Real power = integral(V(t)*I(t)*dt) = V x I x cos(phi) (for sinusoidal signals), where phi is the phase shift between voltage and current.

That would be energy, you are taking the integral of power over time

[Kiriakos-GR]

I am glad, I bought this, I am learning something new

I share your Joy too .   

I had also the same flame about exploring my Fluke 87V ,
and you helped me, by uploading for me, all the files of the Fluke CD.

I am also an major supporter of the idea :
 I bought this, I am learning something new 

I am very happy for you too.

 

[alm]

Real power = integral(V(t)*I(t)*dt) = V x I x cos(phi) (for sinusoidal signals), where phi is the phase shift between voltage and current.

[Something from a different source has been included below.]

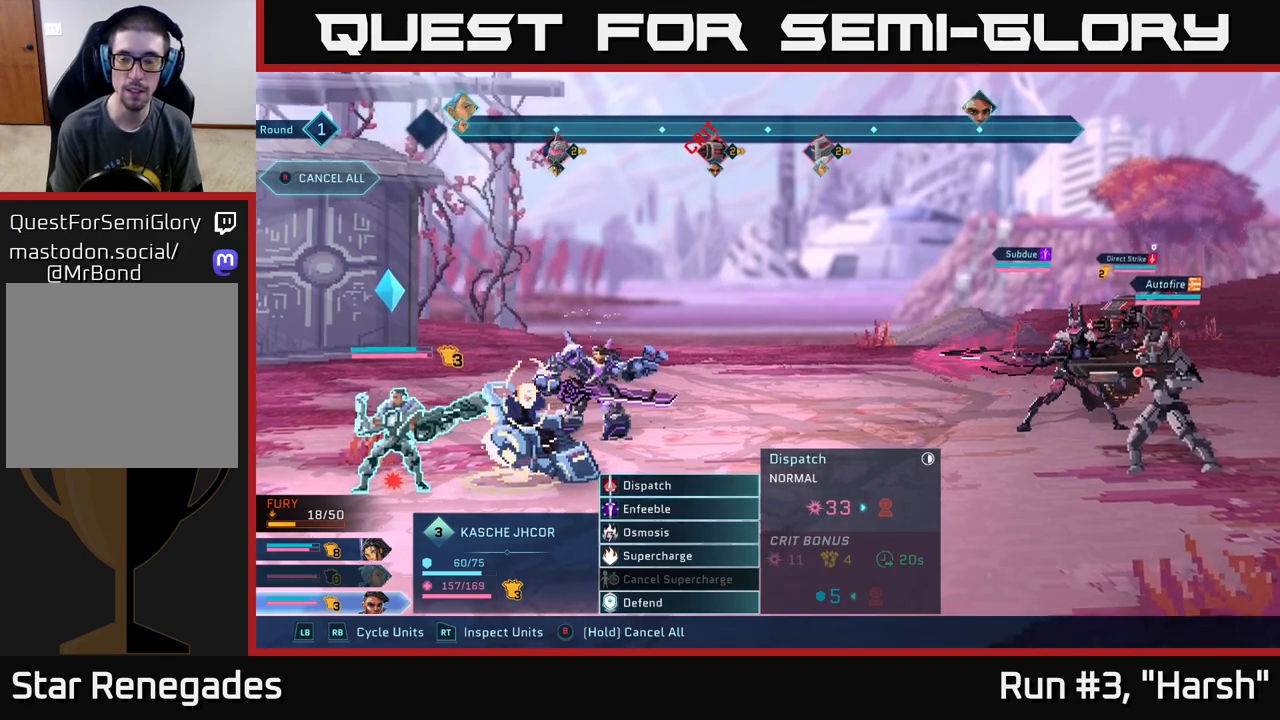
{"buttons": [], "left_stick": "center", "right_stick": "center", "events": []}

That would be energy, you are taking the integral of power over time

You're right, it should be the average instantaneous power, which would be the integral over delta t. Fixed.

[MrPlacid]

I am also an major supporter of the idea :
 I bought this, I am learning something new 
I am very happy for you too.

Thanks, Kiriakos. I just got back into electronics again . It's been almost 3 months absence. Hopefully, this is the last time the electronic bugs get to bite me. I got a new secret weapon for the electronic bugs this time. I hope

You're right, it should be the average instantaneous power, which would be the integral over delta t. Fixed.

Hopefully one day, I will finally be able to understand what you guys are talking about

PS: Guys, I couldn't finish that youtube video. Watching Dave's videos is much more enjoyable.